Join date: 19 Oct 2006
Posts: 2,087
04-27-2007 18:51
Hi Brenda, me again...

Yours is an idealism I truly share. And I'd bet a few months worth of RL salary that it's also one that Philip Rosedale shares. The reality is that although Second Life is purely his dream come true, he needed financial backing to make it happen. That comes from the corporate world.. venture capitalists.. folks who invest in an idea, with the expectation that at some point, that investment will be returned in spades. It has always been inevitable that Second Life would quickly develop real world commercial appeal, and that the scope of the "metaverse" would widen so-as to accomodate corporate interest in the platform.

It's only been very recent that revenues at Linden Lab have begun to rise from red ink to black, and I doubt at this point that it's anything significant, as far as the investors are concerned. Our collective contribution as residents most likely pales in comparison to the likes of Mitch Kapor, when you consider what the over all P&L and balance sheets probably look like.

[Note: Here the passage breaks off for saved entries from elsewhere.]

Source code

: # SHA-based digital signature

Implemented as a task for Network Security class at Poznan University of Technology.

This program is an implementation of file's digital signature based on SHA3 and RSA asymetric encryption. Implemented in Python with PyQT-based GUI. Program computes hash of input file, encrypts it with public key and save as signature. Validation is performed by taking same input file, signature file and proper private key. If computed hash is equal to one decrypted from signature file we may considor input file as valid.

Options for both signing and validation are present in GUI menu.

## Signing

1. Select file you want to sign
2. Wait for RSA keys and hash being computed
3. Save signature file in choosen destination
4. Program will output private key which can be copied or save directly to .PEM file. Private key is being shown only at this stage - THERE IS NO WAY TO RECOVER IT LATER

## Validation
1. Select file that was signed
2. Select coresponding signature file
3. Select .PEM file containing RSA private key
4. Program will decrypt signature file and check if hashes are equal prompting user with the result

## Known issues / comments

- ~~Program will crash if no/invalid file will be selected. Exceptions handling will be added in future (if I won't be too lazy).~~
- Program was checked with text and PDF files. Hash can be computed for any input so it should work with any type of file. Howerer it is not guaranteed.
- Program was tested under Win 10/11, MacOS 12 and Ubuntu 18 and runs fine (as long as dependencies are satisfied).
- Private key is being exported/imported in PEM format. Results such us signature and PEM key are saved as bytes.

I imagine that 2007 is going to be a roller coaster of year for Second Life, and the community. Some, perhaps many, will leave in disgust. Others, many, will stick around.

There's light at the end of this tunnel, of that I am convinced. I am also convinced that there is room for everyone. Nike, Cisco, IBM, Microsoft, Toyota, and you, and me.. "Your World, Your Imagination" still thrives, and will continue to do so.

From: Brenda Connolly
Very true. I am all for it. But because it is a place we choose to come to, and we support financially, a little more consideration for us, the residents should come into play. I've only been here a short while, but a lot of people here are the ones who have put SL in the place it is. We don't have control over a lot of things in RL. But if it is truly, our world, our imagination, do we have any influence. or is that just another empty sales pitch. I may be a naive idealist, admittedly. Second Life is my first venture into any virtual-online game, I'v never even used chat rooms before. I didn't read any of those over hyped articles before jumping in. Maybe I bought into the idea a little too much.
If we are going to go by Real Life rules here, let me know. I will become the jaded, suspiscious, cynic I really am. :p
Colette Meiji
Registered User
Join date: 25 Mar 2005
Posts: 15,556
04-27-2007 19:21
I predict a big boom in Gated communities.
Zaphod Kotobide
zOMGWTFPME!
Join date: 19 Oct 2006
Posts: 2,087
04-27-2007 19:36
I wouldn't invest very heavily in such things.

From: Colette Meiji
I predict a big boom in Gated communities.